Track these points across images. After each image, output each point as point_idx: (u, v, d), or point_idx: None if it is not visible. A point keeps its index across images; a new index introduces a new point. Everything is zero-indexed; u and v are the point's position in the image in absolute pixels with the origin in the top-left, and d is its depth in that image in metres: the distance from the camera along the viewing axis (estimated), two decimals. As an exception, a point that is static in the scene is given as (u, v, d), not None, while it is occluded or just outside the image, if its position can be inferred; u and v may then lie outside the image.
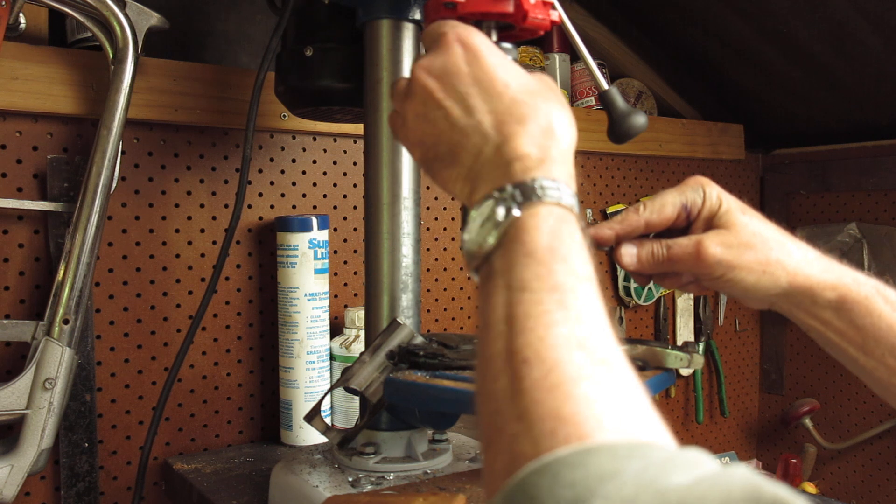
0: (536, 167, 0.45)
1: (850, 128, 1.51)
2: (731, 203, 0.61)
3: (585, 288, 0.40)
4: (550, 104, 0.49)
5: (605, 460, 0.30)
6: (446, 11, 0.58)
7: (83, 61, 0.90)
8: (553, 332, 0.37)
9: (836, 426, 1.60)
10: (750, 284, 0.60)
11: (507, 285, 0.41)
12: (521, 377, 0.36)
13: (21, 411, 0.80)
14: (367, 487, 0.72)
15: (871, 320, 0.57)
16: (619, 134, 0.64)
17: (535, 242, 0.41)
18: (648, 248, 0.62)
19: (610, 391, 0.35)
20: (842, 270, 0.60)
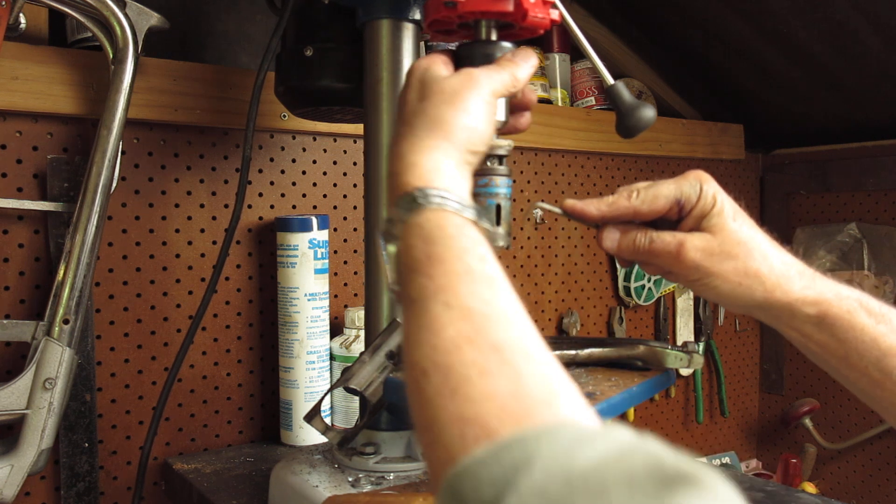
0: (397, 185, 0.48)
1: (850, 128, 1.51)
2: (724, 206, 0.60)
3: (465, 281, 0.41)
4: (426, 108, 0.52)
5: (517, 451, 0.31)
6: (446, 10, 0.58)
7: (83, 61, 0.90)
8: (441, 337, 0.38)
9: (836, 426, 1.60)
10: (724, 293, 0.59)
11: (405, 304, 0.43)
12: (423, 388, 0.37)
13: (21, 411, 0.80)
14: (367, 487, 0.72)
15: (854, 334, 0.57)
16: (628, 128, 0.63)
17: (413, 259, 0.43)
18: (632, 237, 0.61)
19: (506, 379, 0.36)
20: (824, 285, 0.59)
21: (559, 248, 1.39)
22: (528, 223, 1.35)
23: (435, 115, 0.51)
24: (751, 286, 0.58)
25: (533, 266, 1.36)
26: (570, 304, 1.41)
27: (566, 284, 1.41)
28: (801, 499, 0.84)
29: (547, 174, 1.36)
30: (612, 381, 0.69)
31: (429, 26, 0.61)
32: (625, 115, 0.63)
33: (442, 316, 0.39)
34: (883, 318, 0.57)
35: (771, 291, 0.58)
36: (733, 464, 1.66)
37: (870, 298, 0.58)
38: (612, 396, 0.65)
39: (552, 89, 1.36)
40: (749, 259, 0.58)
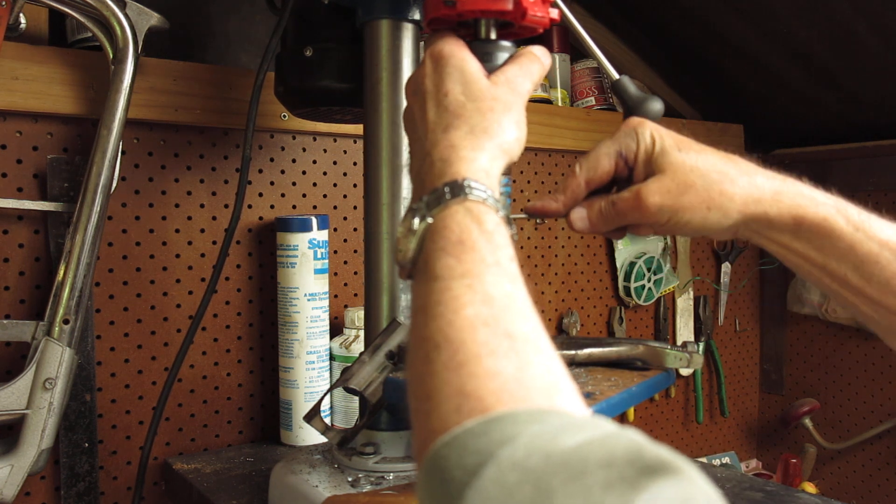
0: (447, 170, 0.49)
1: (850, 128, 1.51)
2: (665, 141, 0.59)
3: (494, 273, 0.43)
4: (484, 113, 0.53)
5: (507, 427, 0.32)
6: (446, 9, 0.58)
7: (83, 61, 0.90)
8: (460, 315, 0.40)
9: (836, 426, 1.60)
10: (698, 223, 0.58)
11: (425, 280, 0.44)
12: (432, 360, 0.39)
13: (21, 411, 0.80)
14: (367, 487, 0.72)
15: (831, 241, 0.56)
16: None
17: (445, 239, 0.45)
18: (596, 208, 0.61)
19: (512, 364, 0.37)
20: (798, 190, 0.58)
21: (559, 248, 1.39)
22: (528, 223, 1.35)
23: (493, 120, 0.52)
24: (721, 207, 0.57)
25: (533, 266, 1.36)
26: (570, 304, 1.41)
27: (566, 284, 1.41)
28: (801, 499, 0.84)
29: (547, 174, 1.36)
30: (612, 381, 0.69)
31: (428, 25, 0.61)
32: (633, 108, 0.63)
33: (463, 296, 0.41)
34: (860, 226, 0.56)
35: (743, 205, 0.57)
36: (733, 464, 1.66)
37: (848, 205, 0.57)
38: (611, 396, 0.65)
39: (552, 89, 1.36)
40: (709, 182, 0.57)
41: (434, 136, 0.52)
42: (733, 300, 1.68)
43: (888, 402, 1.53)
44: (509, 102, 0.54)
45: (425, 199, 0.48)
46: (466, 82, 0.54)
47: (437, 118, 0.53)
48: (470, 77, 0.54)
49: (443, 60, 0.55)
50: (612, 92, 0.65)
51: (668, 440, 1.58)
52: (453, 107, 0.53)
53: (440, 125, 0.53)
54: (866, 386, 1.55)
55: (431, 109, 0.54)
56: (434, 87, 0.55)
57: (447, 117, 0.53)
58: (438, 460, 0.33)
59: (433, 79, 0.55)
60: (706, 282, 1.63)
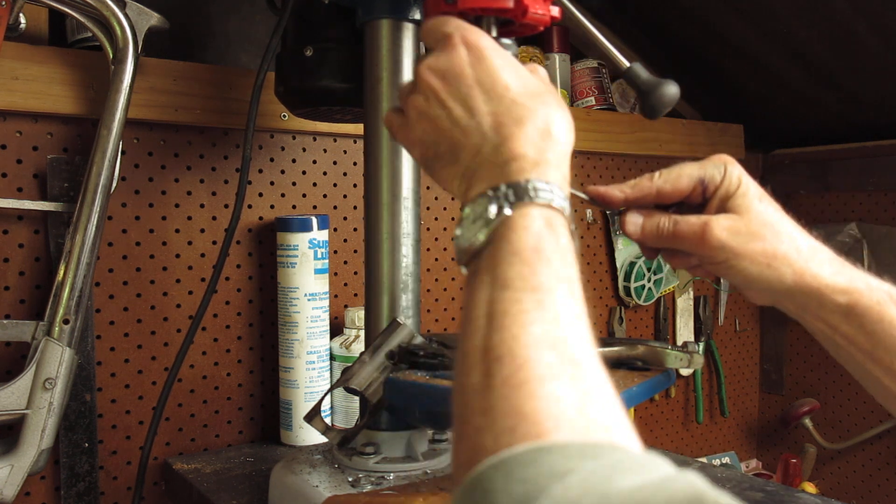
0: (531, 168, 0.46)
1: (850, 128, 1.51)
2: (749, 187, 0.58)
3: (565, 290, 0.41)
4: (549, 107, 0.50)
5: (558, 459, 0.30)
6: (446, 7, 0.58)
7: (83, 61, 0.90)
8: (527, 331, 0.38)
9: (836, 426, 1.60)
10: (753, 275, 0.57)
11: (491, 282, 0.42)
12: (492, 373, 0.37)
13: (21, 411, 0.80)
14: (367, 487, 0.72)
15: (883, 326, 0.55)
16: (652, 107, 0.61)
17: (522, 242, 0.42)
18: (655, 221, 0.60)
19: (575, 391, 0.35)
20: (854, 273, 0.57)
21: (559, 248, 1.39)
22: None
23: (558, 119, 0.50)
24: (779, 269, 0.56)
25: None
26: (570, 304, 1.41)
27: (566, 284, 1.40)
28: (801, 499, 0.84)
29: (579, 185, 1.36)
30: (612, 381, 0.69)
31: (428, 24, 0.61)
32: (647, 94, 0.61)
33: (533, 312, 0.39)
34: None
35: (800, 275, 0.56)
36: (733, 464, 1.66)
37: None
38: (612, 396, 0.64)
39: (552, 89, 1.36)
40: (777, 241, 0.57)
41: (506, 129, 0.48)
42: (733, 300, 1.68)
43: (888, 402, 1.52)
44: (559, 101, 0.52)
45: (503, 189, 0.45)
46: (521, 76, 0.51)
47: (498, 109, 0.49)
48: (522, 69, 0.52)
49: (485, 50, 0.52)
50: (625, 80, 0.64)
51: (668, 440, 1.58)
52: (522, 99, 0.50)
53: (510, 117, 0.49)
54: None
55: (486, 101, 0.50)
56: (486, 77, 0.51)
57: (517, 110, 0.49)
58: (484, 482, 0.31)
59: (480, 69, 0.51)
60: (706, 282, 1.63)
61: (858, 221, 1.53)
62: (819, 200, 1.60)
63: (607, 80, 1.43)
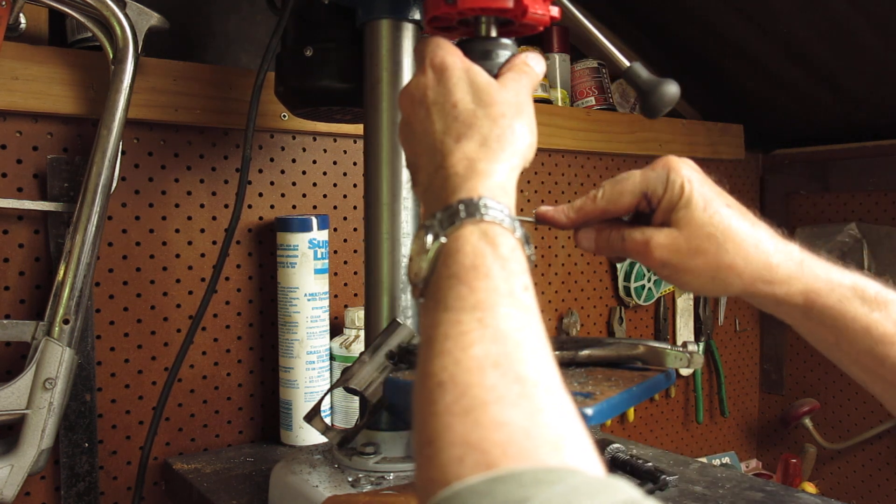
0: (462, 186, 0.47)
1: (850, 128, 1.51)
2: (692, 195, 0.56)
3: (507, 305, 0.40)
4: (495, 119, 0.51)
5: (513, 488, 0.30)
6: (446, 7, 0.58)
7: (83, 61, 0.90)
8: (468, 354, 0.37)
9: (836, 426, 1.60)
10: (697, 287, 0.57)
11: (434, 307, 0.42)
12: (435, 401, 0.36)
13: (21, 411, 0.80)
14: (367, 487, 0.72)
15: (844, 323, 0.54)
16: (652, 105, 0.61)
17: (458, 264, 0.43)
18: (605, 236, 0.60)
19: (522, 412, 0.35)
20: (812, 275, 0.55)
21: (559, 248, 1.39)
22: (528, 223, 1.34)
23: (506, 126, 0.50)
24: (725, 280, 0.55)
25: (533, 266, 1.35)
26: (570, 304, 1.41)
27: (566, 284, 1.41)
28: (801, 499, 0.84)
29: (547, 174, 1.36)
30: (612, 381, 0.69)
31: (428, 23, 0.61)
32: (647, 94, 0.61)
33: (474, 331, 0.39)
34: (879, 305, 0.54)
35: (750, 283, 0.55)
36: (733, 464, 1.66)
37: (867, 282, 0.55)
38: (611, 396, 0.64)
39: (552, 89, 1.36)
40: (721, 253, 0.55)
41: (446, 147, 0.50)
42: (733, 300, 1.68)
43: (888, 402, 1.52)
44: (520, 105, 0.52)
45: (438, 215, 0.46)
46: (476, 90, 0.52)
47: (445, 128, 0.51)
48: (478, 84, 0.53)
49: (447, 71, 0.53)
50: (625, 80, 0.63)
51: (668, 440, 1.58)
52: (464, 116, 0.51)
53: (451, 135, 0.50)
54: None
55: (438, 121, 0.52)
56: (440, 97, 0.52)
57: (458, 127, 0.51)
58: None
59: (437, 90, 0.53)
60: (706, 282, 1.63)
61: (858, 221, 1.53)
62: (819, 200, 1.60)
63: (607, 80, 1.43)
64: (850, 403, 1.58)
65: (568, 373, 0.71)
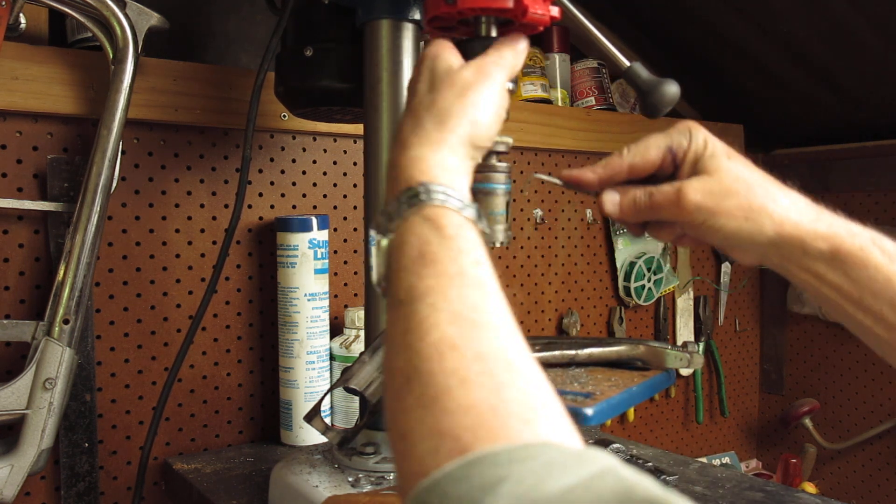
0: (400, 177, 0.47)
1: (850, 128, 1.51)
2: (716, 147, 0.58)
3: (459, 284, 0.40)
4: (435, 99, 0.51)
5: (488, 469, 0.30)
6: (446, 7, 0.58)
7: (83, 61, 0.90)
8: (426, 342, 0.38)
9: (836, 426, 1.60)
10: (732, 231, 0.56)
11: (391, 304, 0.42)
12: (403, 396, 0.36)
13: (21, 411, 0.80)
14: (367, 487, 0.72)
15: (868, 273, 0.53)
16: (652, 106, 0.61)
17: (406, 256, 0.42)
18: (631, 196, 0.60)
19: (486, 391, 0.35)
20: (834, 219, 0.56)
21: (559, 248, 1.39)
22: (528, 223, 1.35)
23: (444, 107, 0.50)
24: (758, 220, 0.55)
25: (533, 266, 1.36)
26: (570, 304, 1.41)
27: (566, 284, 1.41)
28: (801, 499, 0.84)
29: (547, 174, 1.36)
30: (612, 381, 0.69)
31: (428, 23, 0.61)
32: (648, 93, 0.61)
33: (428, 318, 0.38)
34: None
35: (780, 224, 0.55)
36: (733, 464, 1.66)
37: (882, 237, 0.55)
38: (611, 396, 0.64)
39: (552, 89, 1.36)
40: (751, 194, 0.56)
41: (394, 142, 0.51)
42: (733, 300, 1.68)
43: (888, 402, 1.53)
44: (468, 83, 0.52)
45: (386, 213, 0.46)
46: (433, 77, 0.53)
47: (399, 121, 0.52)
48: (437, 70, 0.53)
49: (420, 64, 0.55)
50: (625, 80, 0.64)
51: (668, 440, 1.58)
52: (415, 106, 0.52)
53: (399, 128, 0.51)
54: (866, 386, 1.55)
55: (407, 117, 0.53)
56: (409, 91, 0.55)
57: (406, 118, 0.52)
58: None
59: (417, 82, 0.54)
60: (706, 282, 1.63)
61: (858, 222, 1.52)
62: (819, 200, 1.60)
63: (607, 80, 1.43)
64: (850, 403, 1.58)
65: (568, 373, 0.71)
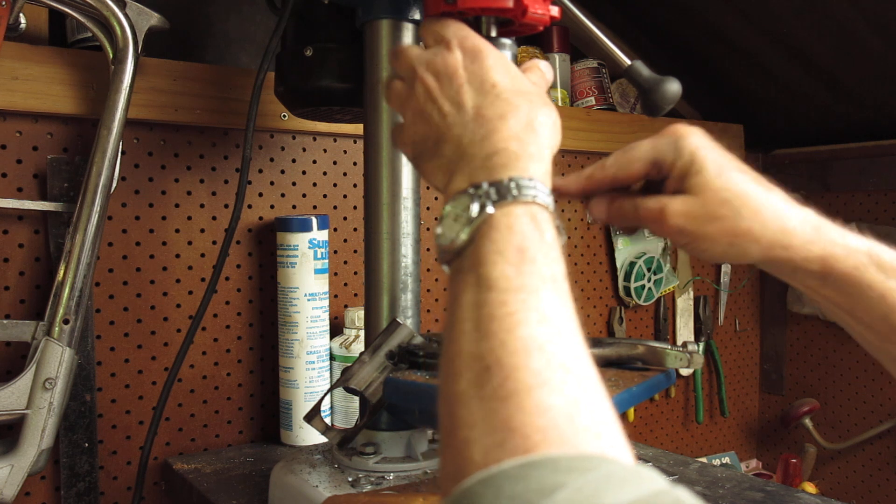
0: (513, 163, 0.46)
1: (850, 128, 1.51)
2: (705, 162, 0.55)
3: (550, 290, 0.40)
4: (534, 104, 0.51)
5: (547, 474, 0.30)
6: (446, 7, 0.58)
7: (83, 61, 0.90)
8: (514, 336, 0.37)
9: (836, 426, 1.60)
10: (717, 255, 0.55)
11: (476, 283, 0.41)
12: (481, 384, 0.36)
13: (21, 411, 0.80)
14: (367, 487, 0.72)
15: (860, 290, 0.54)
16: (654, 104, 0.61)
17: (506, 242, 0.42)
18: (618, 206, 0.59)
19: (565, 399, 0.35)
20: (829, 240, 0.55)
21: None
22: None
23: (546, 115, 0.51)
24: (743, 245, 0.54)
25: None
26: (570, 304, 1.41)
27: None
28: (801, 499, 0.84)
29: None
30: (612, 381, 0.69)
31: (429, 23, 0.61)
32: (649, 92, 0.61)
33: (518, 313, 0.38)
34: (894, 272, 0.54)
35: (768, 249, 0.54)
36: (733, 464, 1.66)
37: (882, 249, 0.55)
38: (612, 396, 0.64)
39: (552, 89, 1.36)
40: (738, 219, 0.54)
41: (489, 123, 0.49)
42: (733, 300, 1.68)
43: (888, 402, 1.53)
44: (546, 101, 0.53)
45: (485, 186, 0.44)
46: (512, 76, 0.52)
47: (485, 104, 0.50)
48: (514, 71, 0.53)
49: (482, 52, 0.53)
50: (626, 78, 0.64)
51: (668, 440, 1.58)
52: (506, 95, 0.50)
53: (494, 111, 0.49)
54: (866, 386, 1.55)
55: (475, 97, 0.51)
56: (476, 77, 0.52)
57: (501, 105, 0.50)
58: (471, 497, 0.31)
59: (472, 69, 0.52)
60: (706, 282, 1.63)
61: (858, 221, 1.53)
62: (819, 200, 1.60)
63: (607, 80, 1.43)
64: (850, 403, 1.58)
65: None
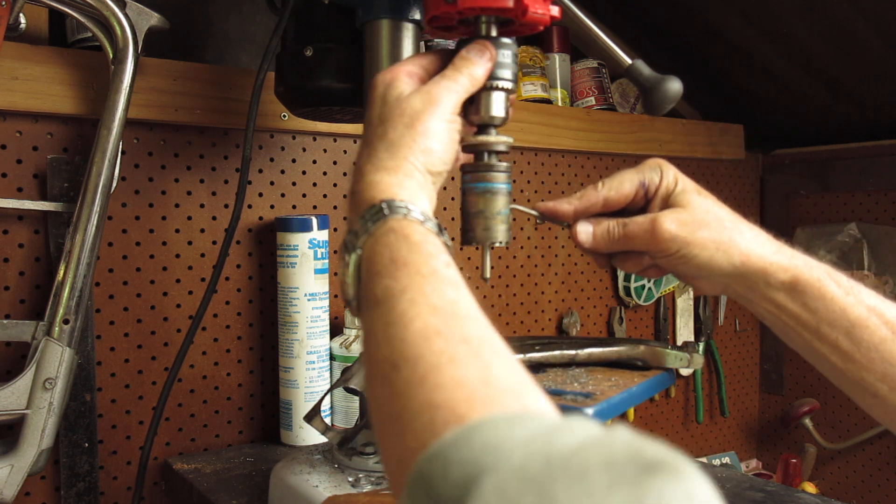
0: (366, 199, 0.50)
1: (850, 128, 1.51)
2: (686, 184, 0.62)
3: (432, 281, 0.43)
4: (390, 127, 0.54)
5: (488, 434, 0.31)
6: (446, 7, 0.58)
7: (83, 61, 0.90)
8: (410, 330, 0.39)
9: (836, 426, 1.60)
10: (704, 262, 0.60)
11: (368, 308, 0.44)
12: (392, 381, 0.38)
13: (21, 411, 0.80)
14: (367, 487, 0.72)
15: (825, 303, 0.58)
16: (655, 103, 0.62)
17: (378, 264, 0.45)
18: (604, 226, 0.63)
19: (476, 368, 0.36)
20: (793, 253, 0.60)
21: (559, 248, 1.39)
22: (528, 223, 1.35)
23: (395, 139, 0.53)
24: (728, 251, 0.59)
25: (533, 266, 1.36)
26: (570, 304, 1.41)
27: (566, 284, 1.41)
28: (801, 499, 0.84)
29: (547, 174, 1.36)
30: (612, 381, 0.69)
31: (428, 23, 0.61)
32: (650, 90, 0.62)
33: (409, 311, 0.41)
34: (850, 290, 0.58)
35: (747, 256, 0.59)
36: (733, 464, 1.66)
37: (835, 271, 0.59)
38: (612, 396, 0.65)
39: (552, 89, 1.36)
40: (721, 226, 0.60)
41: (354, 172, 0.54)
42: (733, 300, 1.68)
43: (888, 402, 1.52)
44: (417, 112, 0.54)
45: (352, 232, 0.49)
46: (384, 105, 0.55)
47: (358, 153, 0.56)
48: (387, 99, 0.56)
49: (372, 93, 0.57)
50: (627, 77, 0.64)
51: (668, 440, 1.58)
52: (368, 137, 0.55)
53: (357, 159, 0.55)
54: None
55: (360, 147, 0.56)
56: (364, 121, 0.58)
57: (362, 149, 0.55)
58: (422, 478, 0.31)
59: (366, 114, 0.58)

- _Exercise brief_
The answer should contain only the lines from the beginning of the material above through the line with "10: (750, 284, 0.60)", retyped exactly, with the pictures removed.

- _Solution for this problem_
Track these points across images. After each image, output each point as point_idx: (u, v, d), or point_idx: None if it is not visible. A point keeps its index across images; a new index introduces a new point. Everything is zero-indexed; u and v are the point's position in the image in absolute pixels with the origin in the top-left, and d is its depth in that image in metres: the distance from the camera along the viewing axis (estimated), two decimals. As an exception, a point that is static in the scene is given as (u, v, d), not None, while it is occluded or just outside the image, if its position can be inferred; u and v may then lie outside the image.
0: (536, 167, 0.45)
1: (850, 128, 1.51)
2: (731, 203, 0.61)
3: (585, 288, 0.40)
4: (550, 104, 0.49)
5: (605, 460, 0.30)
6: (446, 11, 0.58)
7: (83, 61, 0.90)
8: (553, 332, 0.37)
9: (836, 426, 1.60)
10: (750, 284, 0.60)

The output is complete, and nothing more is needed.